Member of the Oklahoma House of Representatives from the 92nd district
- In office November 16, 2004 – November 17, 2016
- Preceded by: Bill Paulk
- Succeeded by: Forrest Bennett

Member of the New Hampshire House of Representatives from the Strafford 7 district
- In office 1975–1981
- Preceded by: Eugene J. Habel
- Succeeded by: Mary E. Bernard

Personal details
- Born: April 28, 1956 Rochester, New Hampshire, U.S.
- Died: September 21, 2025 (aged 69) Somersworth, New Hampshire, U.S.
- Party: Democratic

= Richard Morrissette =

American politician (1956–2025)

Richard D. Morrissette (April 28, 1956 – September 21, 2025) was an American politician who served in the Oklahoma House of Representatives from the 92nd district from 2004 to 2016. A native of New Hampshire, he previously served in the New Hampshire House of Representatives in Strafford's 7th district from 1975 to 1981.

==Biography==
Morrissette was born in Rochester, New Hampshire, on April 28, 1956. He graduated from the University of New Hampshire in 1979 and the University of Tulsa College of Law in 1984.
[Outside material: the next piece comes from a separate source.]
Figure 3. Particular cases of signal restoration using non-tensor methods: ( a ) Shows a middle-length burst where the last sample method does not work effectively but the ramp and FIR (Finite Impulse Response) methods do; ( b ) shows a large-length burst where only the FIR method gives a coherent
He served in the New Hampshire House of Representatives representing Strafford County's 7th district from 1976 to 1981. He was initially elected while attending college.

After moving to Oklahoma and graduating law school, he worked for the Oklahoma Senate from 1985 to 1986 before working for the Legal Aid of Western Oklahoma Public Defender's Office from 1986 until 1992. He later served in the Oklahoma House of Representatives from the 92nd district from 2004 to 2016.

In 2010 he passed legislation to monitor redcedar trees.

In 2016, he campaigned for the Oklahoma Corporation Commission and won the Democratic nomination, but he withdrew from the race after the death of his father. He ran for the Oklahoma City City Council's Ward 4 seat in 2017 and advanced to the runoff, but lost to Todd Stone.

Morrissette died from liver and bile duct cancer on September 21, 2025, at the age of 69.